El primer objetivo de Ezequiel Montagna era jugar en Primera, y el segundo marcar un gol. Dos anhelos que nunca pudo cumplir en San Lorenzo, pero que alcanzó en San Martín. El debut lo tuvo ya en la 1ra fecha, pero la fiesta completa se dio el sábado cuando convirtió el gol del triunfo sobre Tigre. “Siempre pienso que una me va a quedar y esta vez se dio y entró. Espero que vengan muchos más aunque no soy un goleador nato, pero por ahí puedo hacer alguno y sorprenderme hasta yo mismo”, contó ayer el volante marplatense de 21 años.

Luego no pudo ocultar su felicidad y lo que generó: “Estoy contento por haber convertido y más que haya servido para ganar. Además las repercusiones fueron grandes, sobretodo en la familia, me llamaron y no lo podían creer. Y pensar que hace unos meses estaba peleando el torneo en Reserva con San Lorenzo y hoy me toca jugar en la Primera de San Martín, encima poder convertir, es todo un sueño”, se sinceró.

El mérito es muy alto para Ezequiel, porque el sábado no fue titular (lo ha sido en 5 de los 7 partidos), hasta que a los 11’ Lavallén lo mandó a la cancha porque el equipo necesitaba más juego, profundidad y explosión. Y no sólo se lo dio, sino que tuvo el plus del gol. “Fue un partido diferente porque me tocó estar en el banco y por ahí tenía la duda si me iba a tocar entrar.
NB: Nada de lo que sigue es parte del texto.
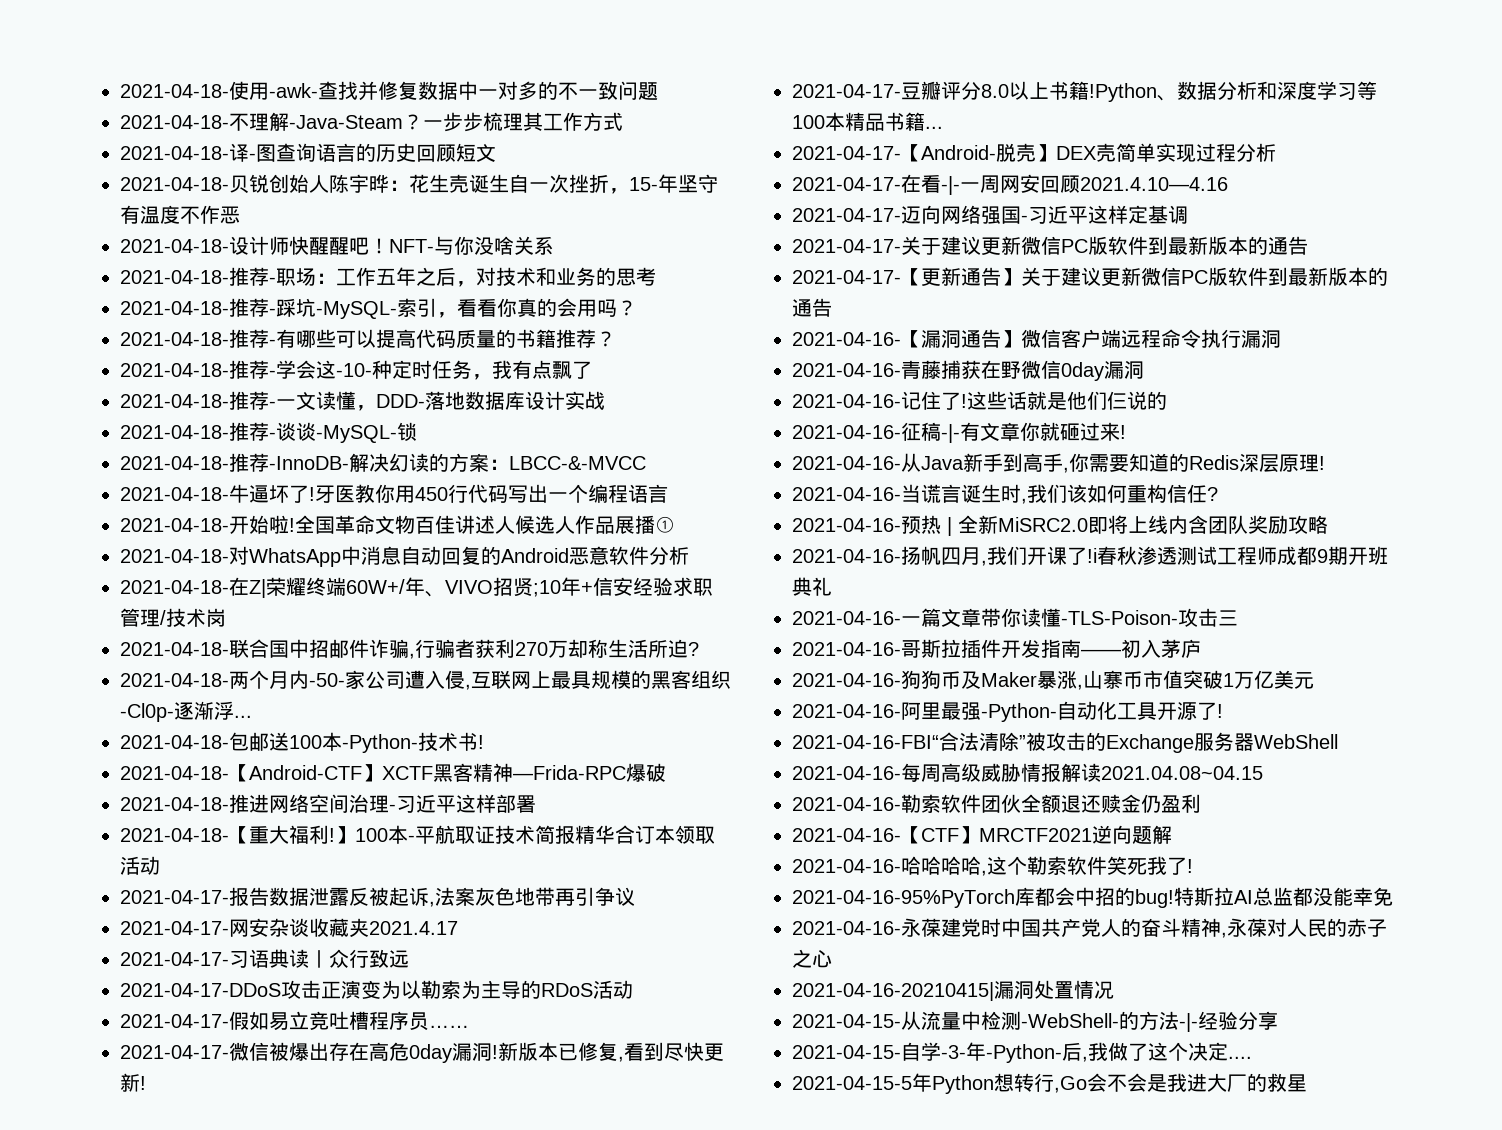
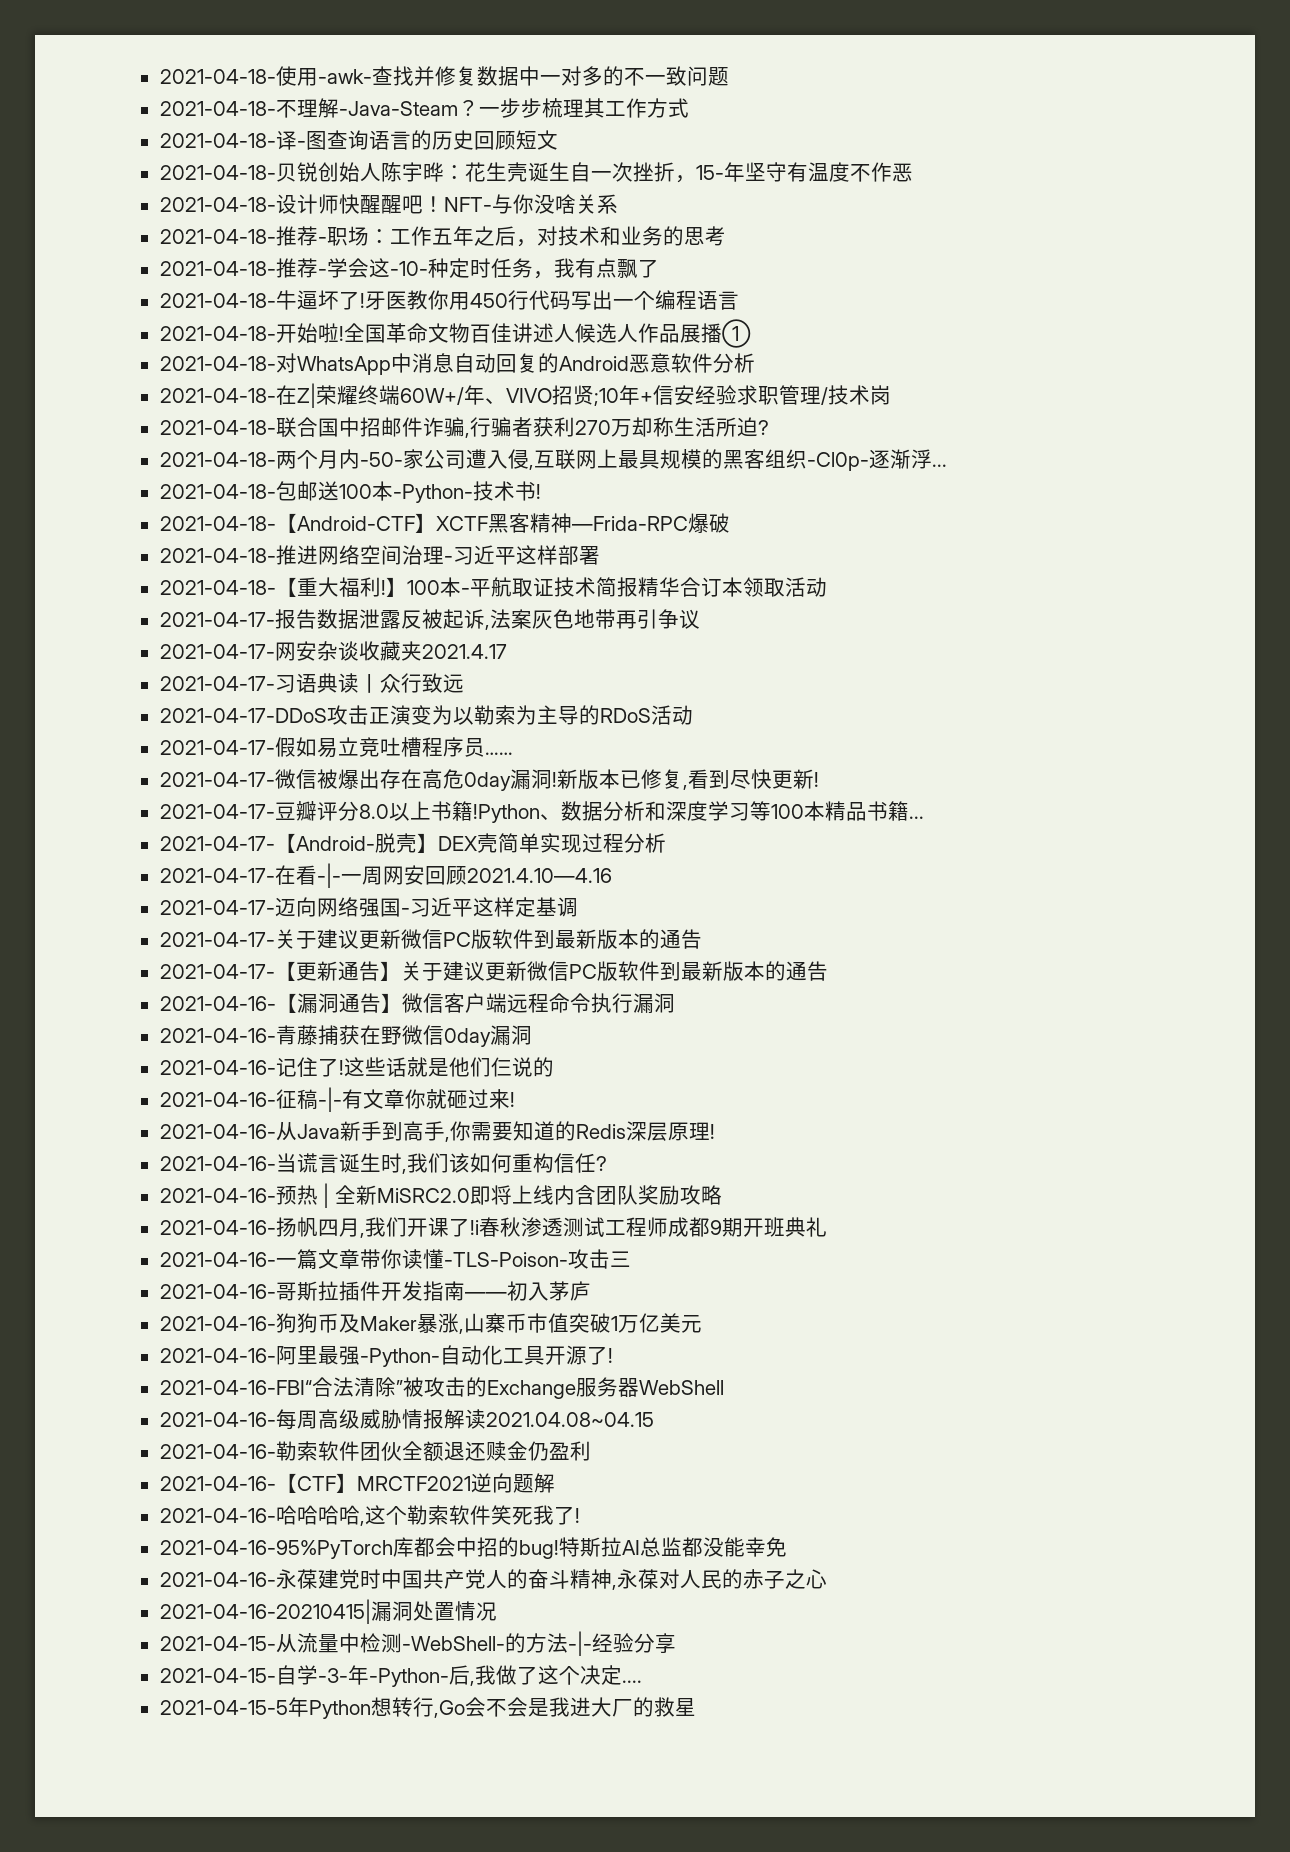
[120,298,637,319] [120,329,616,348] // 2021-04-18-推荐-踩坑-MySQL-索引，看看你真的会用吗？ // 2021-04-18-推荐-有哪些可以提高代码质量的书籍推荐？ -> (726, 236) none
[120,391,605,411] [120,422,417,443] [120,453,646,472] // 2021-04-18-推荐-一文读懂，DDD-落地数据库设计实战 // 2021-04-18-推荐-谈谈-MySQL-锁 // 2021-04-18-推荐-InnoDB-解决幻读的方案：LBCC-&-MVCC -> (659, 268) none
Por suerte me tocó y es un gustito doble el poder disfrutar del gol entrando del banco”.

Al grito triunfal de juvenil, que a los 15 años llegó a San Lorenzo luego de probarse 9 veces en diferentes clubes y no quedar en ninguno (River y Boca entre otros), cayó a los 26’ del segundo tiempo tras el centro pasado de Casierra, para su aparición por el segundo palo y darle con el alma para estrenarse en la red. “Tenía 60 festejos pensados, me habían pedido de todo desde el primer partido pero me los olvidé y es que tampoco pensé que me iba a tocar hacer un gol, esa es la verdad. Nunca me tocó, fue medio raro, le celebré, fui a festejarlo con mis compañeros y después me tiré al piso y no lo podía creer”, recordó, sin olvidarse que con sus manos representó un corazón que “fue para mi novia que me banca y mi familia que me apoya desde la distancia”.

Y mientras todavía se emociona al recordar su primer gol, también se refirió el presente de San Martín y hasta se permitió soñar. “Uno se pone contento porque si dijera que me sorprende sería porque no confiaba en nosotros. Estamos felices y con los pies en la tierra porque todavía no se logró nada, pero nos estamos metiendo en los puestos de arriba que hace tiempo no se daba. Aspiramos a lograr y dejar algo porque somos un grupo nuevo y el poder lograr esto con el poco tiempo de trabajo es algo muy importante. Además el 1ro y 2do de cada zona clasifican a la Libertadores y porqué no soñar con que podemos hacerlo”.